ИСКЛЮЧЕНИЕ В ПОЛЬЗУ  ГЕНИЯ

(ТАЙНАЯ СВОБОДА  ЮРИЯ  ЖИВАГО)

  Сколько бы ни призывали  литературную критику к объективности, она всегда будет подчинена индивидуальным вкусам, стереотипам восприятия, эстетическим или идеологическим «нормам».Именно в этом многообразии субъективных оценок она и достигает своей желанной цели – охватывает литературное явление  в  целом  и действительно становится его толкователем.  Возможности же индивидуальных оценок  приблизиться к целостному взгляду на литературное явление крайне ограничены. И в частности, потому, что целостность, как правило, понимается как нечто непременно связанное с масштабом явления. Так, мы не откажем в этом качестве, скажем, национальной литературе, но с большими  оговорками позволим  себе рассуждать о целостности творчества отдельного художника и тем более отдельного произведения. Здесь нас куда больше устраивает удобная и универсальная модель вершин и провалов, побед и поражений.

→ ЗАДАНИЕ A
Повторите без изменений строки данных ниже: от строки, содержащей «### 暗号技術と現実社会», до конца данных, включая обе границы.

(Данные, извлечённые из коллекции)

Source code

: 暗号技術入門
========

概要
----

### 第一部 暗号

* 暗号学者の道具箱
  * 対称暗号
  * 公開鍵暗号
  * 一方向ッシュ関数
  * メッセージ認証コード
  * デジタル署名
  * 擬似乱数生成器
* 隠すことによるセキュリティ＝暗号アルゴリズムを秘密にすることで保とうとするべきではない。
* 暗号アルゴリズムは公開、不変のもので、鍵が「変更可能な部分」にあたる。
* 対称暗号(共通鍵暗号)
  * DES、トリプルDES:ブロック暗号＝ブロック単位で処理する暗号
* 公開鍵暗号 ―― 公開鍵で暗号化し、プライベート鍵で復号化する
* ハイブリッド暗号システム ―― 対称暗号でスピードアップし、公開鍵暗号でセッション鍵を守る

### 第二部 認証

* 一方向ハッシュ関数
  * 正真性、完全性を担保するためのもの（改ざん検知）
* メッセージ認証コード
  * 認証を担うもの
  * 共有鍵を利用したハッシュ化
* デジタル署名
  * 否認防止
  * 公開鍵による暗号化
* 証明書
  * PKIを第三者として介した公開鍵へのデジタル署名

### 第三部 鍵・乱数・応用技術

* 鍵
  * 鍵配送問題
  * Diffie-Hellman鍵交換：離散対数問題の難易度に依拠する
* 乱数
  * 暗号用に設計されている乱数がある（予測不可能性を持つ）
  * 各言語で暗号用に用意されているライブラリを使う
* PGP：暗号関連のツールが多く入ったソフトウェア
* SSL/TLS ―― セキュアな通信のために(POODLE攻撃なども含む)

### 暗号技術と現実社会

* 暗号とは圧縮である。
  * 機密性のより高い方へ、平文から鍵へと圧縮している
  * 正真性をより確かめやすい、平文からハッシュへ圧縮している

→ ЗАДАНИЕ B
Продублируйте слово в слово часть текста о Юрии Живаго, которая начинается со слов, содержащих «Сколько бы ни», и заканчивается словами «побед и поражений.».

→ ПИСЬМЕННЫЙ ОТВЕТ A
### 暗号技術と現実社会

* 暗号とは圧縮である。
  * 機密性のより高い方へ、平文から鍵へと圧縮している
  * 正真性をより確かめやすい、平文からハッシュへ圧縮している

→ ПИСЬМЕННЫЙ ОТВЕТ B
Сколько бы ни призывали  литературную критику к объективности, она всегда будет подчинена индивидуальным вкусам, стереотипам восприятия, эстетическим или идеологическим «нормам».Именно в этом многообразии субъективных оценок она и достигает своей желанной цели – охватывает литературное явление  в  целом  и действительно становится его толкователем.  Возможности же индивидуальных оценок  приблизиться к целостному взгляду на литературное явление крайне ограничены. И в частности, потому, что целостность, как правило, понимается как нечто непременно связанное с масштабом явления. Так, мы не откажем в этом качестве, скажем, национальной литературе, но с большими  оговорками позволим  себе рассуждать о целостности творчества отдельного художника и тем более отдельного произведения. Здесь нас куда больше устраивает удобная и универсальная модель вершин и провалов, побед и поражений.